WWF gathers countries across Europe to support river and wetland restoration

This year on World Environmental Day, WWF Central and Eastern Europe joins other European countries to highlight the crucial role of healthy rivers and wetlands to halt the collapse in freshwater biodiversity and increase natural protection against extreme weather episodes, in particular droughts and floods.

Several European governments, WWF and the largest transnational water management body in the continent, have come together on World Environment Day to celebrate rivers and wetlands. The video underlines the vital importance of restoring these ecosystems for climate change adaptation, the reversal of biodiversity loss and strengthening bonds between people and nature. Finland, Italy, Latvia, or the International Commission for the Protection of the Danube River –  which encompasses 14 countries – Austria, Bulgaria, Croatia, the Czech Republic, Germany, Hungary, Moldova, Romania, Slovakia, Slovenia, Serbia, Montenegro, Herzegovina and Ukraine – talk about their commitment to freshwater restoration on this video.

Restoration in Europe is crucial to counteract the impact of more frequent and intense extreme weather episodes and alarming biodiversity loss. Our geography is saturated with channelled and dredged rivers, deforestation, polluted streams, drained wetlands and aquifers, invasive species, eroded zones and over 1 million barriers blocking our rivers. The dramatic degradation of Europe’s ecosystems, in particular freshwater ones, is appalling. 

Last year 2021, severe floodings in Germany, Belgium and the Netherlands caused devastating damage. More than 220 people were killed and there was an estimated €33 billion in losses, the costliest natural disaster in Germany and Europe to date. Climate change fueled natural disasters are a rising tendency, and it’s up to society to get ready for them by restoring nature so it can successfully face these challenges. Some restoration measures include reconnecting rivers to their floodplains, eliminating dykes, removing unnecessary dams, recovering drained wetlands, inundating peatlands, restoring riverine vegetation or, building permeable pavements, among others.

The facts are still there, 60% of EU rivers, lakes and wetlands are not healthy, and Europe has the most fragmented river landscape on the planet. One in three freshwater fish species in Europe are currently threatened with extinction and migratory freshwater fish populations have seen a 93% collapse since 1970. There are only 3 remaining free flowing rivers of over 1.000km of length left in Europe 

The European Commission is expected to present a proposal for a new law that would set legally binding targets to restore nature across the EU on 22 June. WWF is calling on the EU to include in the upcoming Nature Restoration Law legally binding, ambitious restoration targets, in particular for rivers, floodplains, wetlands and all types of ecosystems that contribute to retain and store water. In addition, WWF is calling on the European Commission to propose targets of at least 15% of EU land and sea (650,000 km2) to be restored by 2030.

> **Entries supplied**:
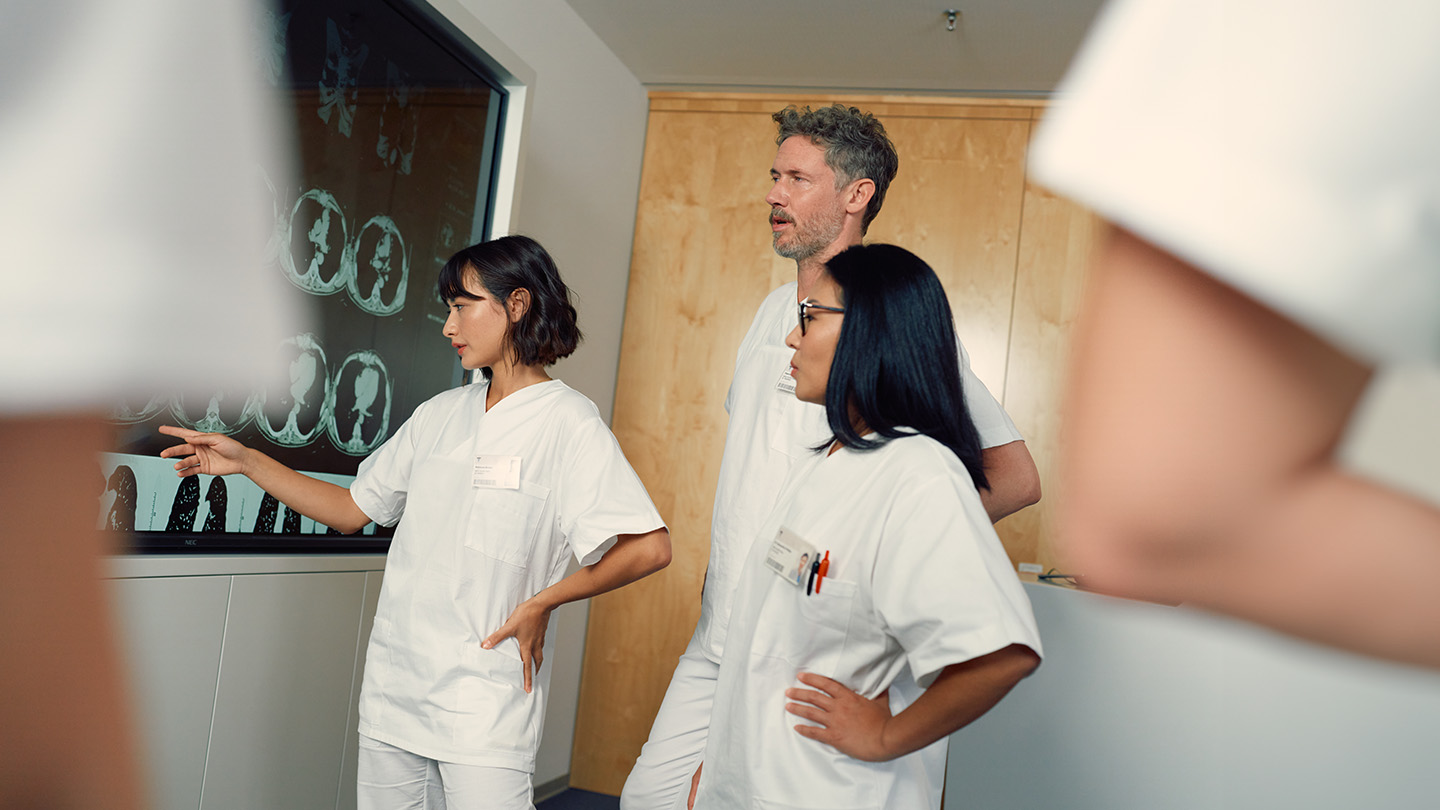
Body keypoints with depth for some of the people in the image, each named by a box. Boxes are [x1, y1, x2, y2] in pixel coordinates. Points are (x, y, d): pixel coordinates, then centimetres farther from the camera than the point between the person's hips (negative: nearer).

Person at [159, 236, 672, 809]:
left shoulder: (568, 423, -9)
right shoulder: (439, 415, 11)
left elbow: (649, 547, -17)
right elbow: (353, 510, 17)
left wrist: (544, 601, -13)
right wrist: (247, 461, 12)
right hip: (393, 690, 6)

> **Set of tasks**:
a. Retype part of the river restoration article word for word, beginning at the words "Several European governments, WWF" and stopping after "restoration on this video.".
b. Continue the article on European river and wetland restoration, starting after its last sentence.

> **Solved problems**:
a.
Several European governments, WWF and the largest transnational water management body in the continent, have come together on World Environment Day to celebrate rivers and wetlands. The video underlines the vital importance of restoring these ecosystems for climate change adaptation, the reversal of biodiversity loss and strengthening bonds between people and nature. Finland, Italy, Latvia, or the International Commission for the Protection of the Danube River –  which encompasses 14 countries – Austria, Bulgaria, Croatia, the Czech Republic, Germany, Hungary, Moldova, Romania, Slovakia, Slovenia, Serbia, Montenegro, Herzegovina and Ukraine – talk about their commitment to freshwater restoration on this video.

b.
Along the same lines, WWF calls on Member States to include Nature-based Solutions, and in particular floodplain restoration and natural water retention measures, as key measures in national and regional plans on water, forests,  floods, climate, disaster risk reduction, energy, and agricultural and transport sectors.

The advantages of nature restoration are many and varied, and not only limited to improving the state of freshwater’s, land’s (and even ocean’s) biodiversity. It also implies benefits for our health, creating new areas for recreation and to reconnect with nature. It provides an  economic investment for the future, with the creation of sustainable jobs and new business opportunities.  it also helps reducing natural disaster risks, adapting to climate change and contributing to mitigation, thus preventing and reducing the cost of these episodes. 

Sabien Leemans, Senior Biodiversity Policy Officer at WWF European Policy Office says “Nature restoration can become a real game-changer and a win-win solution to tackle the climate and biodiversity crises. But for this to happen, it needs to be timely, credible and ambitious. That’s why we need the EU nature restoration law now!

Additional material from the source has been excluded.